Activity:
Retype everything from the line "56: (743, 446)" down to the line "80: (313, 279)", including both of those lines.

╭──

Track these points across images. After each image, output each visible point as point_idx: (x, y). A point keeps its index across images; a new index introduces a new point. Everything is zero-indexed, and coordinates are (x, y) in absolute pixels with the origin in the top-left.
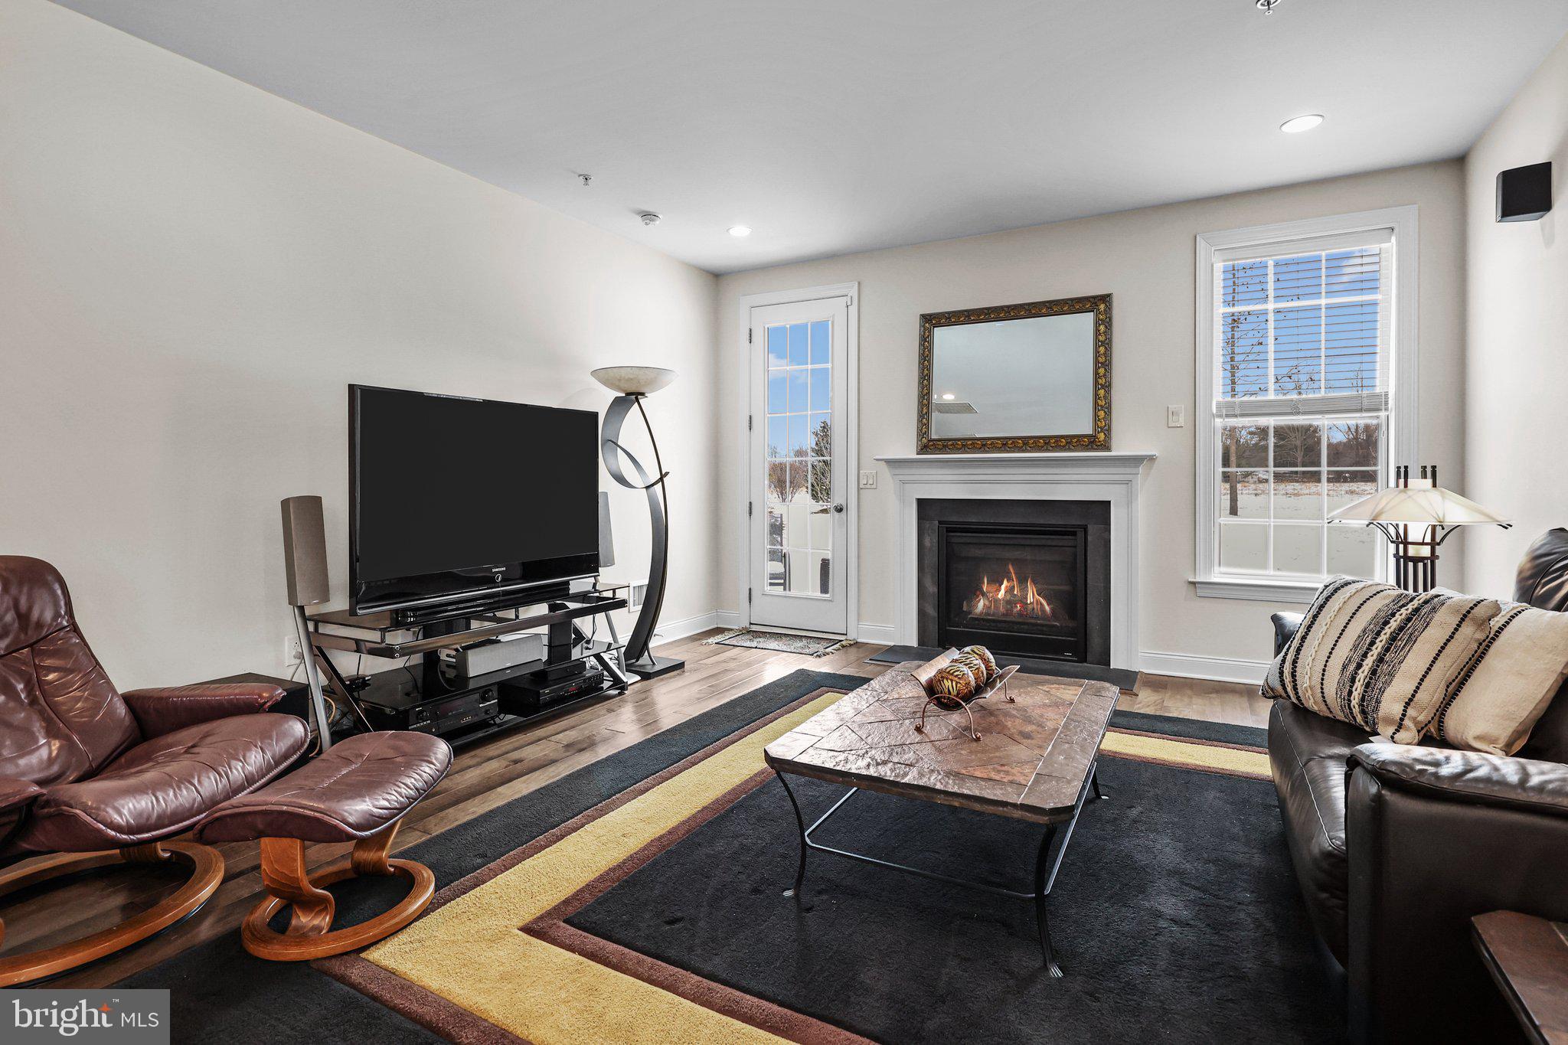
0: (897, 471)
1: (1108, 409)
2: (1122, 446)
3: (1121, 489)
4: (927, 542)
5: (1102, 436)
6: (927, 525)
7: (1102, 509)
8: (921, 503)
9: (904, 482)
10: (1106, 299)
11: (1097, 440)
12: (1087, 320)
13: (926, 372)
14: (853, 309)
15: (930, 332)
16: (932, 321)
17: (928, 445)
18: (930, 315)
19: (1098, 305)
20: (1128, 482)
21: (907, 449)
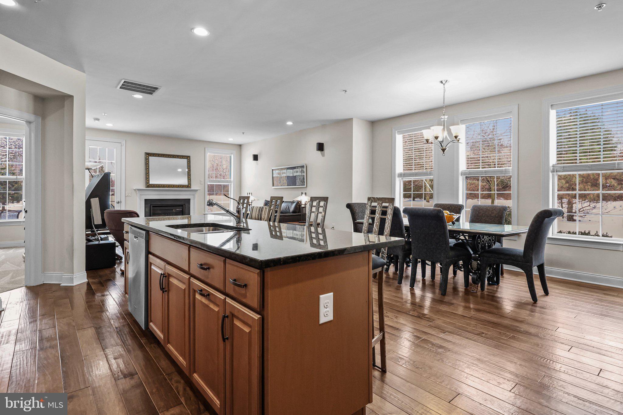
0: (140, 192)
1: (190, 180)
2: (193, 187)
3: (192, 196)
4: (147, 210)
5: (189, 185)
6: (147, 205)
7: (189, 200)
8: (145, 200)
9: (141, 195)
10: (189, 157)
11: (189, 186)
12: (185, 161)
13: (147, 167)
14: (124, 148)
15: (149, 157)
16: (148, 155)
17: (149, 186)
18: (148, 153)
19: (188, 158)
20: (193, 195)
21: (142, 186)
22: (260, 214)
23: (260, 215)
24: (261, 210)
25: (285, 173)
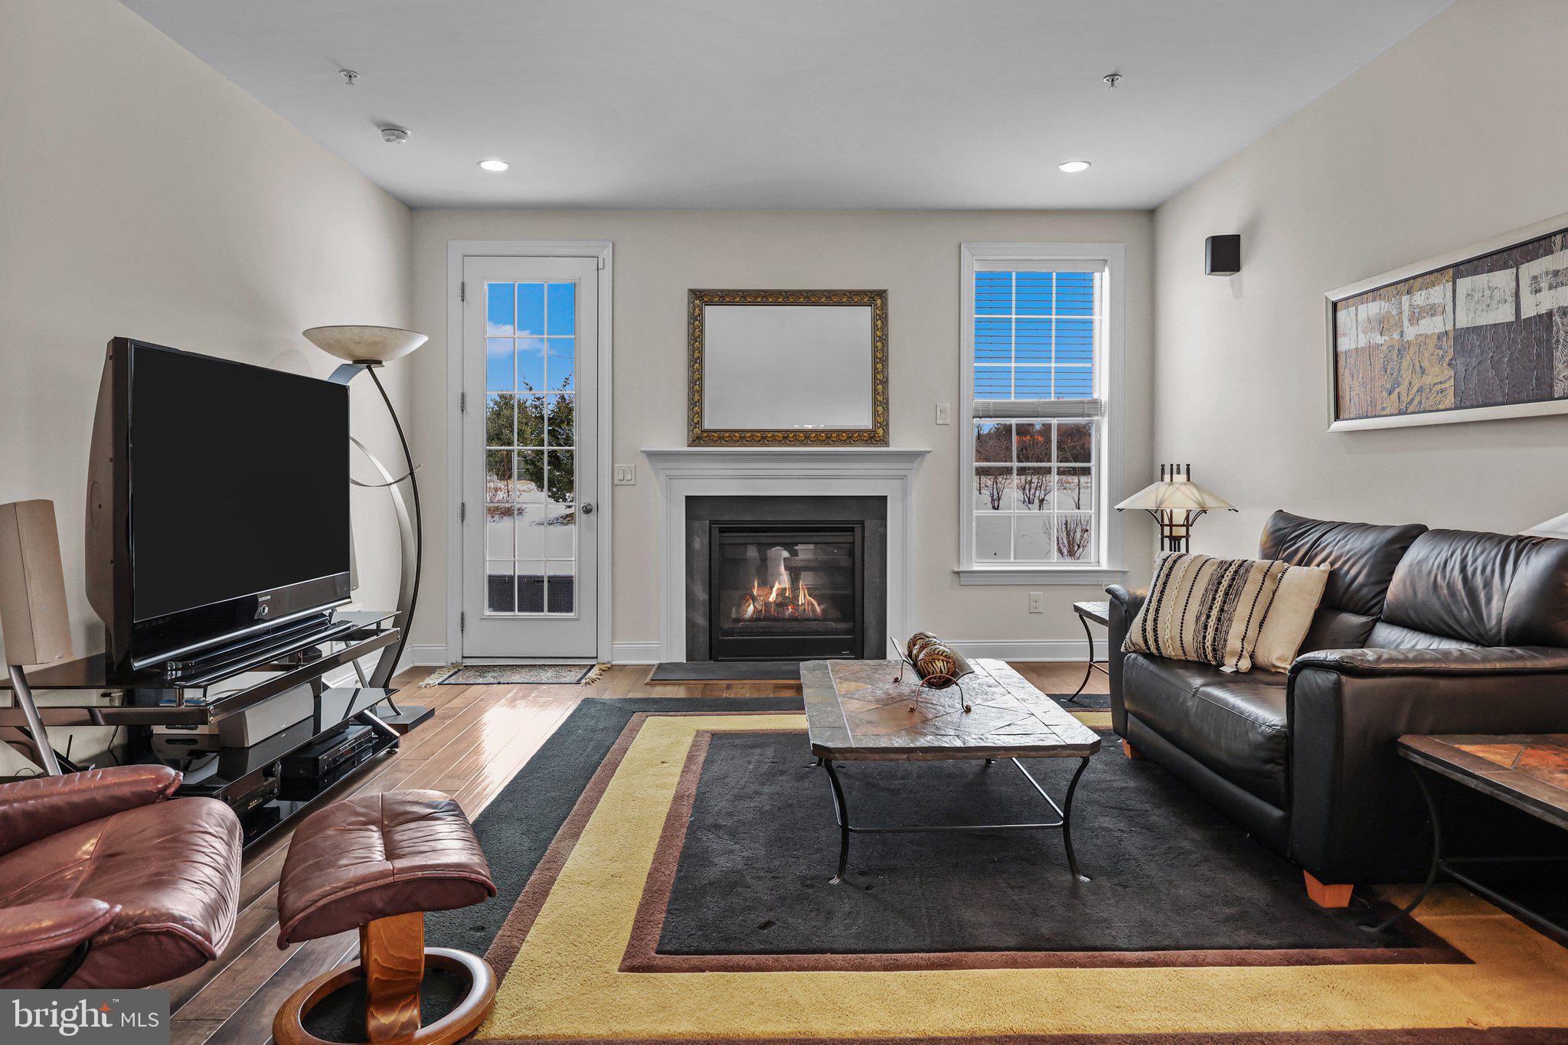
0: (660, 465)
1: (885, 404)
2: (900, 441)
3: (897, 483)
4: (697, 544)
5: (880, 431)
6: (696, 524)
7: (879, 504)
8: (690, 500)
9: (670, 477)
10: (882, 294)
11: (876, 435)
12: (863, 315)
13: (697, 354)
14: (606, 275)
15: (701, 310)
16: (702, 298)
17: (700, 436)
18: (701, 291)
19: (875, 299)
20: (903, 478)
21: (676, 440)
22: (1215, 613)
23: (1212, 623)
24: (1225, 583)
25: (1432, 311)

╰──
╭──

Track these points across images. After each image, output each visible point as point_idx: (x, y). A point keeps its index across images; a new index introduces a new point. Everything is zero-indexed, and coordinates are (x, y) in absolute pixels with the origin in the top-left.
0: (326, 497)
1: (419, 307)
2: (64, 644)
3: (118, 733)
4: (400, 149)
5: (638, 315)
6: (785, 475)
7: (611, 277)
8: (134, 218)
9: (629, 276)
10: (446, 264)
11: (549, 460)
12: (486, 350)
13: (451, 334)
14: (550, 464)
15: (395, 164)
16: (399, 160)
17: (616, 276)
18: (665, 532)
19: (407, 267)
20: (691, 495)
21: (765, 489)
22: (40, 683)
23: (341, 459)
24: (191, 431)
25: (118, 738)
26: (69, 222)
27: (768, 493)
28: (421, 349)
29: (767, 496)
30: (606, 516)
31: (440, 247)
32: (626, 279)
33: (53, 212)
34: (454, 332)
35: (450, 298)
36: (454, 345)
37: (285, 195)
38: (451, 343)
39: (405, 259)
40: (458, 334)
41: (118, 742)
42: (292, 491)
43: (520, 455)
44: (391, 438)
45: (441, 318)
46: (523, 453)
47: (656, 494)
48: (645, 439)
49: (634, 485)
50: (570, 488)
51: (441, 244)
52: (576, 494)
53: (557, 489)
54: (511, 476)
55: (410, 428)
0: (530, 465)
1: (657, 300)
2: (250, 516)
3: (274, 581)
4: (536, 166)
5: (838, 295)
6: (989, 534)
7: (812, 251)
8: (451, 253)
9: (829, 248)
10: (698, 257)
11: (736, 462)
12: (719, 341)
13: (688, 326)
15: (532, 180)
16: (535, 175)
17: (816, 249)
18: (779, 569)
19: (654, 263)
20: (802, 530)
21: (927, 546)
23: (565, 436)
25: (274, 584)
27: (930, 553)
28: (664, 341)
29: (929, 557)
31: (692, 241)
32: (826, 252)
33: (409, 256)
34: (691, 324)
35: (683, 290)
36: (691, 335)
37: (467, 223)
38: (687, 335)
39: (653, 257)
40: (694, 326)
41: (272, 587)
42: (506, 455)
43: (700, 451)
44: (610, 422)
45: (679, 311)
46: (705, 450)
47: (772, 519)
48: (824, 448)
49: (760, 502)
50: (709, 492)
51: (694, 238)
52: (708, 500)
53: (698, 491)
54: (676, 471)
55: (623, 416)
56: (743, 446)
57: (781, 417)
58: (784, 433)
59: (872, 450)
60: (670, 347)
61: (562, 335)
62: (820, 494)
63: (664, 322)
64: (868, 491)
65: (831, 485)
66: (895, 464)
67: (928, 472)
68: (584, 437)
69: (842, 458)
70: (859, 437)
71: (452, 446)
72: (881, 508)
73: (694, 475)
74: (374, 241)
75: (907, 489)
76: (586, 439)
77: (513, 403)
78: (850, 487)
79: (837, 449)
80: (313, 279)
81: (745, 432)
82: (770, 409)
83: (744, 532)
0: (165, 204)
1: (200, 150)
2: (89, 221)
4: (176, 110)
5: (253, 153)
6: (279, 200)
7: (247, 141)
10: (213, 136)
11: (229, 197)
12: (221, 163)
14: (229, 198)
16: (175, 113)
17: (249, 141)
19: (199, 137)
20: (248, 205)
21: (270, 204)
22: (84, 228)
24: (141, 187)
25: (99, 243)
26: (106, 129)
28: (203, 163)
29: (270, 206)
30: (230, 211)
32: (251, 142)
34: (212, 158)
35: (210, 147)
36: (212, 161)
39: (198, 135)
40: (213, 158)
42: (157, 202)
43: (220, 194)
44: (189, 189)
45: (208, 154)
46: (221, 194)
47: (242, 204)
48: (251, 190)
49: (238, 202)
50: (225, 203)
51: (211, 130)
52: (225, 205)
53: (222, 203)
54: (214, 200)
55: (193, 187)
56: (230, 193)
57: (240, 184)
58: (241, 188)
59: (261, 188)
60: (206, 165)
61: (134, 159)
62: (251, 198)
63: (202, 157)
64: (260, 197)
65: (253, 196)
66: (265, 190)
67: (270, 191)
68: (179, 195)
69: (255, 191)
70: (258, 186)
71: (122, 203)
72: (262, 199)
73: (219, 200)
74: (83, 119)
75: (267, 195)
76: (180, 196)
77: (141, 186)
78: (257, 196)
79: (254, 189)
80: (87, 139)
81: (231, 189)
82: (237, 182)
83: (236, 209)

╰──
╭──

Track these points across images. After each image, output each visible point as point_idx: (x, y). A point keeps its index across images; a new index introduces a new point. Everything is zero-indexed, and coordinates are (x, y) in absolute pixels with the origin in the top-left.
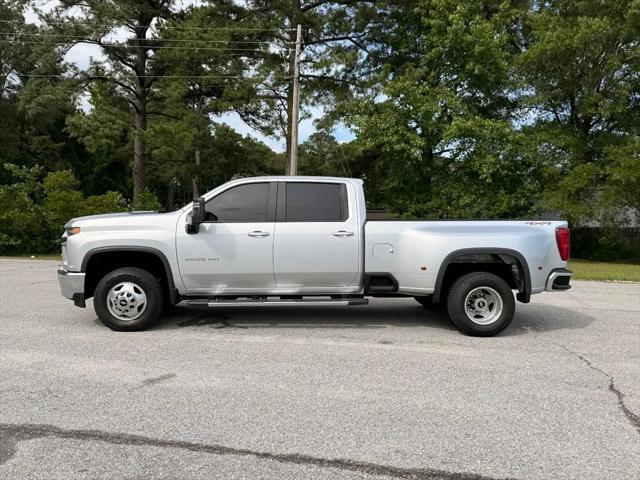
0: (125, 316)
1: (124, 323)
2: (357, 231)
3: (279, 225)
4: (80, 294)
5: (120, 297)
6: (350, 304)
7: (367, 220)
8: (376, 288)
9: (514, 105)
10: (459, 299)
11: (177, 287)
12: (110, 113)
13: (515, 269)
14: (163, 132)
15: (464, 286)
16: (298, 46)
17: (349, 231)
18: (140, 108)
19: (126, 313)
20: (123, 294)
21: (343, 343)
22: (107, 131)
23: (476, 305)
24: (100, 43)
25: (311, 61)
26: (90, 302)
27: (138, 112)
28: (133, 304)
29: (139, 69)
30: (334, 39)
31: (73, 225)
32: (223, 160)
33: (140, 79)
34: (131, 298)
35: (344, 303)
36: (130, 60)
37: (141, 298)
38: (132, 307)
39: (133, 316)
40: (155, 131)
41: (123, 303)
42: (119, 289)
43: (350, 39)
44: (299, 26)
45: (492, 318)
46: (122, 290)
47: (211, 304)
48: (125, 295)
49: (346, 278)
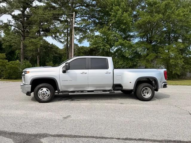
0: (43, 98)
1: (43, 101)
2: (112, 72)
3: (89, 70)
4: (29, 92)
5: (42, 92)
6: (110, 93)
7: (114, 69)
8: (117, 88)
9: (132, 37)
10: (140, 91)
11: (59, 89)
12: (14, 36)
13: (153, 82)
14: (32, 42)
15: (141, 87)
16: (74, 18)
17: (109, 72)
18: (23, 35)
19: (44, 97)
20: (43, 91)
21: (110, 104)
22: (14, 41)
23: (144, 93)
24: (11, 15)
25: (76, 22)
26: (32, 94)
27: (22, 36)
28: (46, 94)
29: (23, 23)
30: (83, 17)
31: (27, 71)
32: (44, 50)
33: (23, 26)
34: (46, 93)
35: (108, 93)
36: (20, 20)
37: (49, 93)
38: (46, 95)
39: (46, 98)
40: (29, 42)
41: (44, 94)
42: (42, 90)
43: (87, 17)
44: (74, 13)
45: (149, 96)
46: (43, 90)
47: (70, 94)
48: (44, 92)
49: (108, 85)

╰──

Your response:
56: (743, 446)
57: (781, 417)
58: (784, 433)
59: (872, 450)
60: (670, 347)
61: (562, 335)
62: (820, 494)
63: (664, 322)
64: (868, 491)
65: (831, 485)
66: (895, 464)
67: (928, 472)
68: (584, 437)
69: (842, 458)
70: (859, 437)
71: (452, 446)
72: (881, 508)
73: (694, 475)
74: (374, 241)
75: (907, 489)
76: (586, 439)
77: (513, 403)
78: (850, 487)
79: (837, 449)
80: (313, 279)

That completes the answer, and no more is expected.